The Book of Margery Kempe

The Boke of Margery Kempe, is known as the first extant spiritual autobiography in English.

Margery claims she was illiterate, ‘not lettryd’.

According to her own story, Margery dictated her book. It is not a chronological account.

It ignores anything that is not primarily the story of Margery’s relationship with God and her spiritual journey.

The purpose of her Book is to reveal and authorise the meaning and truth she believes God had called her to follow.

The Book is divided into two parts:

Book 1, is in many ways like similar devotional texts of the period particularly those by women mystics and visionaries.

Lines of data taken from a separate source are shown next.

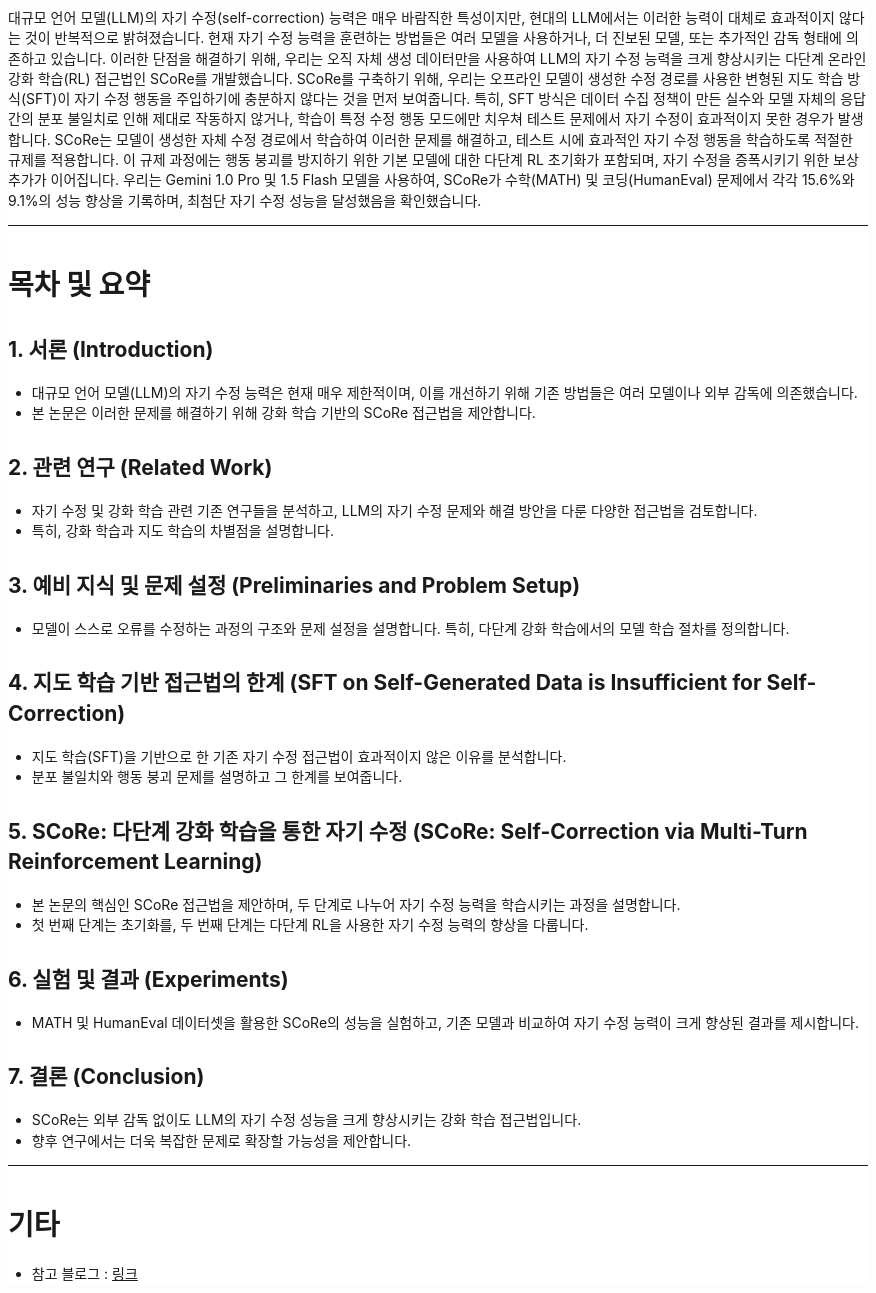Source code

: 대규모 언어 모델(LLM)의 자기 수정(self-correction) 능력은 매우 바람직한 특성이지만, 현대의 LLM에서는 이러한 능력이 대체로 효과적이지 않다는 것이 반복적으로 밝혀졌습니다. 현재 자기 수정 능력을 훈련하는 방법들은 여러 모델을 사용하거나, 더 진보된 모델, 또는 추가적인 감독 형태에 의존하고 있습니다. 이러한 단점을 해결하기 위해, 우리는 오직 자체 생성 데이터만을 사용하여 LLM의 자기 수정 능력을 크게 향상시키는 다단계 온라인 강화 학습(RL) 접근법인 SCoRe를 개발했습니다. SCoRe를 구축하기 위해, 우리는 오프라인 모델이 생성한 수정 경로를 사용한 변형된 지도 학습 방식(SFT)이 자기 수정 행동을 주입하기에 충분하지 않다는 것을 먼저 보여줍니다. 특히, SFT 방식은 데이터 수집 정책이 만든 실수와 모델 자체의 응답 간의 분포 불일치로 인해 제대로 작동하지 않거나, 학습이 특정 수정 행동 모드에만 치우쳐 테스트 문제에서 자기 수정이 효과적이지 못한 경우가 발생합니다. SCoRe는 모델이 생성한 자체 수정 경로에서 학습하여 이러한 문제를 해결하고, 테스트 시에 효과적인 자기 수정 행동을 학습하도록 적절한 규제를 적용합니다. 이 규제 과정에는 행동 붕괴를 방지하기 위한 기본 모델에 대한 다단계 RL 초기화가 포함되며, 자기 수정을 증폭시키기 위한 보상 추가가 이어집니다. 우리는 Gemini 1.0 Pro 및 1.5 Flash 모델을 사용하여, SCoRe가 수학(MATH) 및 코딩(HumanEval) 문제에서 각각 15.6%와 9.1%의 성능 향상을 기록하며, 최첨단 자기 수정 성능을 달성했음을 확인했습니다.

---

# 목차 및 요약

## 1. 서론 (Introduction)
- 대규모 언어 모델(LLM)의 자기 수정 능력은 현재 매우 제한적이며, 이를 개선하기 위해 기존 방법들은 여러 모델이나 외부 감독에 의존했습니다.
- 본 논문은 이러한 문제를 해결하기 위해 강화 학습 기반의 SCoRe 접근법을 제안합니다.

## 2. 관련 연구 (Related Work)
- 자기 수정 및 강화 학습 관련 기존 연구들을 분석하고, LLM의 자기 수정 문제와 해결 방안을 다룬 다양한 접근법을 검토합니다.
- 특히, 강화 학습과 지도 학습의 차별점을 설명합니다.

## 3. 예비 지식 및 문제 설정 (Preliminaries and Problem Setup)
- 모델이 스스로 오류를 수정하는 과정의 구조와 문제 설정을 설명합니다. 특히, 다단계 강화 학습에서의 모델 학습 절차를 정의합니다.

## 4. 지도 학습 기반 접근법의 한계 (SFT on Self-Generated Data is Insufficient for Self-Correction)
- 지도 학습(SFT)을 기반으로 한 기존 자기 수정 접근법이 효과적이지 않은 이유를 분석합니다.
- 분포 불일치와 행동 붕괴 문제를 설명하고 그 한계를 보여줍니다.

## 5. SCoRe: 다단계 강화 학습을 통한 자기 수정 (SCoRe: Self-Correction via Multi-Turn Reinforcement Learning)
- 본 논문의 핵심인 SCoRe 접근법을 제안하며, 두 단계로 나누어 자기 수정 능력을 학습시키는 과정을 설명합니다.
- 첫 번째 단계는 초기화를, 두 번째 단계는 다단계 RL을 사용한 자기 수정 능력의 향상을 다룹니다.

## 6. 실험 및 결과 (Experiments)
- MATH 및 HumanEval 데이터셋을 활용한 SCoRe의 성능을 실험하고, 기존 모델과 비교하여 자기 수정 능력이 크게 향상된 결과를 제시합니다.

## 7. 결론 (Conclusion)
- SCoRe는 외부 감독 없이도 LLM의 자기 수정 성능을 크게 향상시키는 강화 학습 접근법입니다.
- 향후 연구에서는 더욱 복잡한 문제로 확장할 가능성을 제안합니다.

---

# 기타

- 참고 블로그 : [링크](https://ajithp.com/2024/09/23/google-deepind-score/)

Through various experiences, childbirth, madness and her first vision of Christ Margery narrates her spiritual journey - that leads into her travels, and the ’gift of tears’.

In England, where she is accused of Lollardy, the Holy Land, Assisi, and Rome, where she enters into her mystical marriage, and Santiago. The two great fires in Lynn.

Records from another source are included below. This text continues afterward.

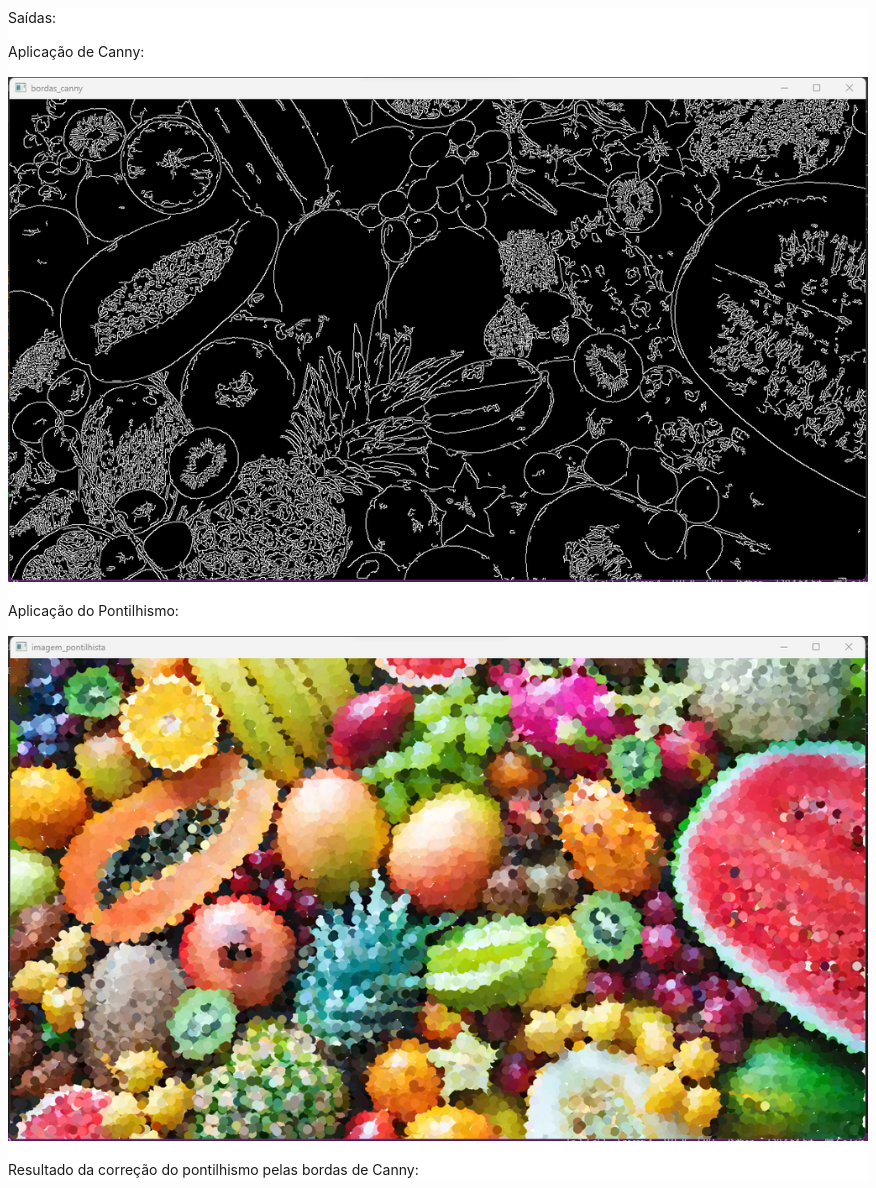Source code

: Saídas:</p>
Aplicação de Canny:</p>
<p align='center'><img src='./11 - pontcanny/borda_canny.png'></p>
Aplicação do Pontilhismo:</p>
<p align='center'><img src='./11 - pontcanny/pontilhada.png'></p>
Resultado da correção do pontilhismo pelas bordas de Canny:</p>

Book 2, is more like a travel journal, or memoir.

John Kempe dies, as does Margery’s son. Margery accompanies her daughter-in law back to Prussia. And on to Danzig and Aachen, finally returning to Syon Abbey.

All of Margery’s travels symbolise her spiritual journey,

marked with transformative ‘turning points’.

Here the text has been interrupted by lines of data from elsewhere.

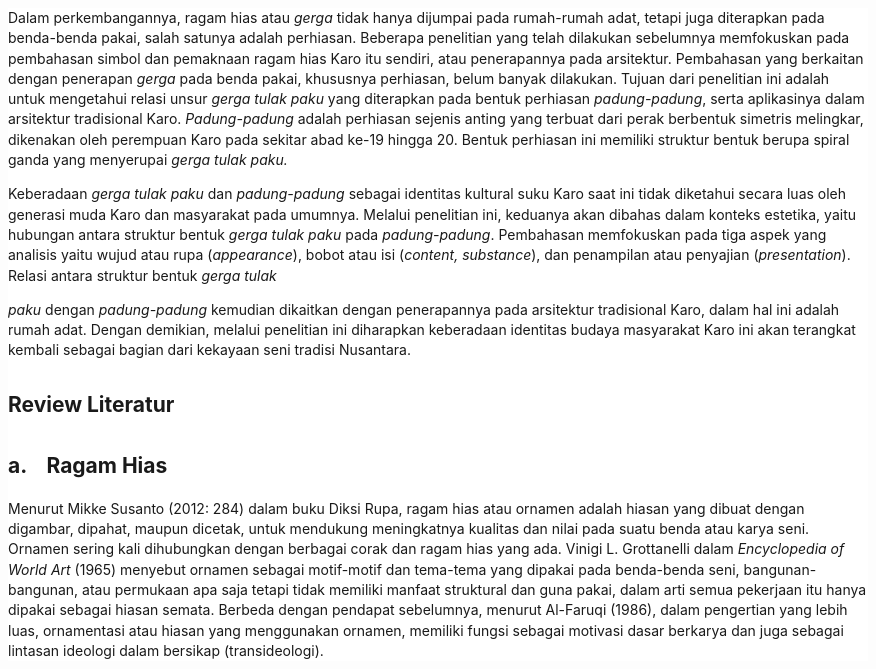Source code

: <p><span class="font5">Dalam perkembangannya, ragam hias atau </span><span class="font5" style="font-style:italic;">gerga</span><span class="font5"> tidak hanya dijumpai pada rumah-rumah adat, tetapi juga diterapkan pada benda-benda pakai, salah satunya adalah perhiasan. Beberapa penelitian yang telah dilakukan sebelumnya memfokuskan pada pembahasan simbol dan pemaknaan ragam hias Karo itu sendiri, atau penerapannya pada arsitektur. Pembahasan yang berkaitan dengan penerapan </span><span class="font5" style="font-style:italic;">gerga</span><span class="font5"> pada benda pakai, khususnya perhiasan, belum banyak dilakukan. Tujuan dari penelitian ini adalah untuk mengetahui relasi unsur </span><span class="font5" style="font-style:italic;">gerga tulak paku</span><span class="font5"> yang diterapkan pada bentuk perhiasan </span><span class="font5" style="font-style:italic;">padung-padung</span><span class="font5">, serta aplikasinya dalam arsitektur tradisional Karo. </span><span class="font5" style="font-style:italic;">Padung-padung</span><span class="font5"> adalah perhiasan sejenis anting yang terbuat dari perak berbentuk simetris melingkar, dikenakan oleh perempuan Karo pada sekitar abad ke-19 hingga 20. Bentuk perhiasan ini memiliki struktur bentuk berupa spiral ganda yang menyerupai </span><span class="font5" style="font-style:italic;">gerga tulak paku.</span></p>
<p><span class="font5">Keberadaan </span><span class="font5" style="font-style:italic;">gerga tulak paku</span><span class="font5"> dan </span><span class="font5" style="font-style:italic;">padung-padung</span><span class="font5"> sebagai identitas kultural suku Karo saat ini tidak diketahui secara luas oleh generasi muda Karo dan masyarakat pada umumnya. Melalui penelitian ini, keduanya akan dibahas dalam konteks estetika, yaitu hubungan antara struktur bentuk </span><span class="font5" style="font-style:italic;">gerga tulak paku</span><span class="font5"> pada </span><span class="font5" style="font-style:italic;">padung-padung</span><span class="font5">. Pembahasan memfokuskan pada tiga aspek yang analisis yaitu wujud atau rupa (</span><span class="font5" style="font-style:italic;">appearance</span><span class="font5">), bobot atau isi (</span><span class="font5" style="font-style:italic;">content, substance</span><span class="font5">), dan penampilan atau penyajian (</span><span class="font5" style="font-style:italic;">presentation</span><span class="font5">). Relasi antara struktur bentuk </span><span class="font5" style="font-style:italic;">gerga tulak</span></p>
<p><span class="font5" style="font-style:italic;">paku</span><span class="font5"> dengan </span><span class="font5" style="font-style:italic;">padung-padung</span><span class="font5"> kemudian dikaitkan dengan penerapannya pada arsitektur tradisional Karo, dalam hal ini adalah rumah adat. Dengan demikian, melalui penelitian ini diharapkan keberadaan identitas budaya masyarakat Karo ini akan terangkat kembali sebagai bagian dari kekayaan seni tradisi Nusantara.</span></p>
<h2><a name="bookmark8"></a><span class="font5" style="font-weight:bold;"><a name="bookmark9"></a>Review Literatur</span><br><br><span class="font5" style="font-weight:bold;"><a name="bookmark10"></a>a. &nbsp;&nbsp;&nbsp;Ragam Hias</span></h2>
<p><span class="font5">Menurut Mikke Susanto (2012: 284) dalam buku Diksi Rupa, ragam hias atau ornamen adalah hiasan yang dibuat dengan digambar, dipahat, maupun dicetak, untuk mendukung meningkatnya kualitas dan nilai pada suatu benda atau karya seni. Ornamen sering kali dihubungkan dengan berbagai corak dan ragam hias yang ada. Vinigi L. Grottanelli dalam </span><span class="font5" style="font-style:italic;">Encyclopedia of World Art</span><span class="font5"> (1965) menyebut ornamen sebagai motif-motif dan tema-tema yang dipakai pada benda-benda seni, bangunan-bangunan, atau permukaan apa saja tetapi tidak memiliki manfaat struktural dan guna pakai, dalam arti semua pekerjaan itu hanya dipakai sebagai hiasan semata. Berbeda dengan pendapat sebelumnya, menurut Al-Faruqi (1986), dalam pengertian yang lebih luas, ornamentasi atau hiasan yang menggunakan ornamen, memiliki fungsi sebagai motivasi dasar berkarya dan juga sebagai lintasan ideologi dalam bersikap (transideologi).</span></p>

It is clear from her book that Margery not only has an extremely retentive memory, but that she is very familiar with other books of devotion and spirituality, the Liturgy of the Church, as well as the Bible.

In some ways Margery’s story is reminiscent of the style and genre of Augustine’s Confessions, and the story of the Conversion of St Francis of Assisi, both of which Margery probably knew well.